▶ Exercise data

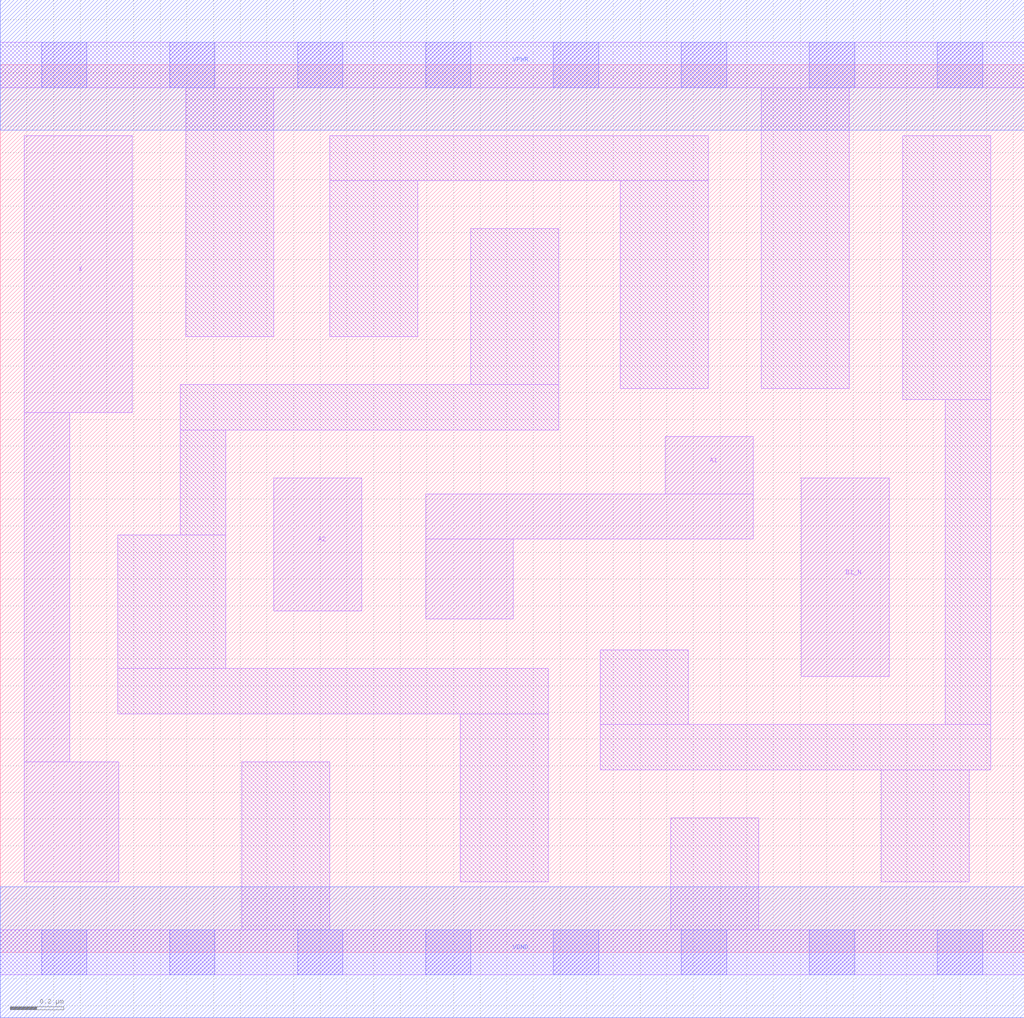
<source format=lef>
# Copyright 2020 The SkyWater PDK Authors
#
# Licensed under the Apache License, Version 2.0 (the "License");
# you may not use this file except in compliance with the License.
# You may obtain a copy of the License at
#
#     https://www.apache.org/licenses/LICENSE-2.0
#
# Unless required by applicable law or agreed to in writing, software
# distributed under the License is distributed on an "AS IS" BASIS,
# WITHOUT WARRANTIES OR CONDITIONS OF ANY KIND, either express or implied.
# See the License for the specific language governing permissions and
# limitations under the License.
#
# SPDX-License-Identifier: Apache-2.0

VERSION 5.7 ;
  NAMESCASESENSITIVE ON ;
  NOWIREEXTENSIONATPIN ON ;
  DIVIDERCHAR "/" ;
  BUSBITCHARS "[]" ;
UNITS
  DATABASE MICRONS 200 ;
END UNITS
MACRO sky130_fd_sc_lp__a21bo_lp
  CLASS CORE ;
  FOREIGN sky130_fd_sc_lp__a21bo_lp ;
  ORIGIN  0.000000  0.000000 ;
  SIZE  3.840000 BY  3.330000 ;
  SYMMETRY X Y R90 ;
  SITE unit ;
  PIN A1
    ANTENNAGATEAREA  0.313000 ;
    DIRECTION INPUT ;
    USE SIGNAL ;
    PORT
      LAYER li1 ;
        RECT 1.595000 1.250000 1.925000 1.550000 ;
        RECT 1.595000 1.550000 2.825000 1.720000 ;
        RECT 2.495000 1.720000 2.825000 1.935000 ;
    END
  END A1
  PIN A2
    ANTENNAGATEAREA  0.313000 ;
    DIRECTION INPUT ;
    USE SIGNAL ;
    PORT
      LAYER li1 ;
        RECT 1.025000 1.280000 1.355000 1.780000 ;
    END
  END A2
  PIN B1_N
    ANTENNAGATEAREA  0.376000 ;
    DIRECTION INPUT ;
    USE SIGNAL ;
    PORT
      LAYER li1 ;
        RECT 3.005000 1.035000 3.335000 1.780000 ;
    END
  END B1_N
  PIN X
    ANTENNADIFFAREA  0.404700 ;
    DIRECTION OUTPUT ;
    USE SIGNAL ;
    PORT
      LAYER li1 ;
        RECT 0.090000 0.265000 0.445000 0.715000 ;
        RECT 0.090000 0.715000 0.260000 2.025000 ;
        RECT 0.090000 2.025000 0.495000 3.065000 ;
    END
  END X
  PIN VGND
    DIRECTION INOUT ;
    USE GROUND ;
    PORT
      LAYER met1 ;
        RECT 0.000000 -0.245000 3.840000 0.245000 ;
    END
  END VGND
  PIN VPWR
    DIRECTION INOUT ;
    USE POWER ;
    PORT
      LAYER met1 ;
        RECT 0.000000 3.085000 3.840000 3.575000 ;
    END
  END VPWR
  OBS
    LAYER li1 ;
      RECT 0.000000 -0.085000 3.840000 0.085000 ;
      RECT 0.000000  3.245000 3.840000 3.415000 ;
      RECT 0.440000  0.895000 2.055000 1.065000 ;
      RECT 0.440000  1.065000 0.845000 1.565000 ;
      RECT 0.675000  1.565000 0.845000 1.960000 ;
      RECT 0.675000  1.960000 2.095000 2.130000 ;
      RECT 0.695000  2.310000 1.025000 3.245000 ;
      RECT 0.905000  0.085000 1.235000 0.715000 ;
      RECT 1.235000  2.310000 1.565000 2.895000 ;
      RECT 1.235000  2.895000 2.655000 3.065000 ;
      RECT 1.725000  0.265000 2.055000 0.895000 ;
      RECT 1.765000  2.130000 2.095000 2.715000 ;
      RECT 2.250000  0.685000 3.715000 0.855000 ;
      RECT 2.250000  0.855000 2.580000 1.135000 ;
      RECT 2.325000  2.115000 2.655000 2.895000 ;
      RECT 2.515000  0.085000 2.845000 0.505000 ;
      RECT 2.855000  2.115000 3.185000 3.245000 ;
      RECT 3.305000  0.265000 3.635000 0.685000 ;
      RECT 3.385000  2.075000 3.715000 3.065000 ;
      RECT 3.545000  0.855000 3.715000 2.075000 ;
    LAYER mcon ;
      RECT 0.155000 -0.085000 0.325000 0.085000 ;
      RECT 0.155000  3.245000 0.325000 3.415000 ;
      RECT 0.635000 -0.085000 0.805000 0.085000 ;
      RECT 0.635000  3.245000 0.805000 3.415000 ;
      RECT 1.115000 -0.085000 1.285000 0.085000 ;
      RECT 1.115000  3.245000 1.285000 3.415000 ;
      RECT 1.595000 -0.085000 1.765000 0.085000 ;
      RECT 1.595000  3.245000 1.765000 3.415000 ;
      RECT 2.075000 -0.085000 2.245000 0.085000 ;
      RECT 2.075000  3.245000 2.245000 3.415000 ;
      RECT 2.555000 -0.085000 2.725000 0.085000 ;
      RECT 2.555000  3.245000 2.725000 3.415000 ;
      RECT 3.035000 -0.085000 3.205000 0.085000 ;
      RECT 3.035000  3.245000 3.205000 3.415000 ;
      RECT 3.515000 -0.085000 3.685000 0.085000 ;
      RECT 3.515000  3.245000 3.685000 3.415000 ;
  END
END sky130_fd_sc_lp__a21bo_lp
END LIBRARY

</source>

* * *

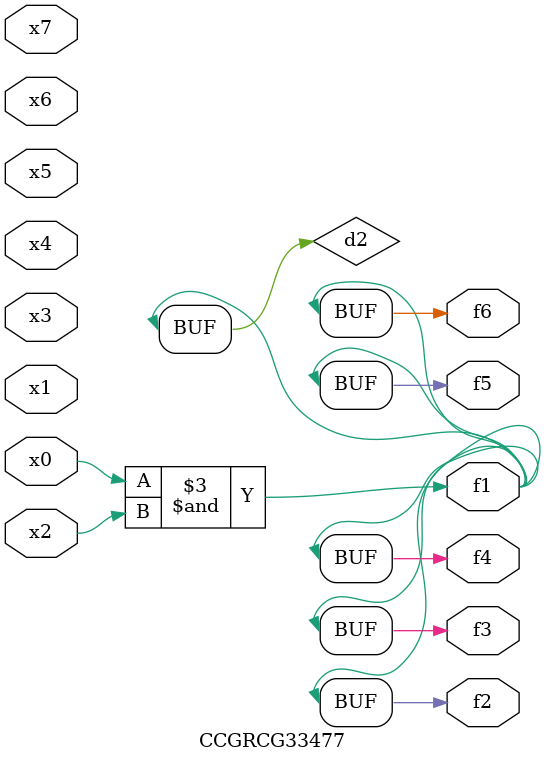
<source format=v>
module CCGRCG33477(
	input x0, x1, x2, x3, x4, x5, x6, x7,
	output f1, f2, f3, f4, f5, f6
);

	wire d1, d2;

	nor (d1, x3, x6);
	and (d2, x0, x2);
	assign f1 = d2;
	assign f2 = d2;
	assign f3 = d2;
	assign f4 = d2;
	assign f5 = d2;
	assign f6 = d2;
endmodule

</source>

* * *

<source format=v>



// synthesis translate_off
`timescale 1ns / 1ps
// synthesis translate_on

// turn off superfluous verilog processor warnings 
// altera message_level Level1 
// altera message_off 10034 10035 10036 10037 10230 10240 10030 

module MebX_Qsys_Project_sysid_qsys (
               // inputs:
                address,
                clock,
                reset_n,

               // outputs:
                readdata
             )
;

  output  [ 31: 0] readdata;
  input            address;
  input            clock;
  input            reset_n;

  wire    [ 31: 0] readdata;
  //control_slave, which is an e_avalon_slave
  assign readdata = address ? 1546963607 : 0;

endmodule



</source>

▶ The problem
Starting with the line above that holds "# Copyright 2020 The SkyWater PDK Authors" and stopping with the line that holds "# See the License", reproduce each line exactly, omitting all other lines.

▶ Result of this exercise
# Copyright 2020 The SkyWater PDK Authors
#
# Licensed under the Apache License, Version 2.0 (the "License");
# you may not use this file except in compliance with the License.
# You may obtain a copy of the License at
#
#     https://www.apache.org/licenses/LICENSE-2.0
#
# Unless required by applicable law or agreed to in writing, software
# distributed under the License is distributed on an "AS IS" BASIS,
# WITHOUT WARRANTIES OR CONDITIONS OF ANY KIND, either express or implied.
# See the License for the specific language governing permissions and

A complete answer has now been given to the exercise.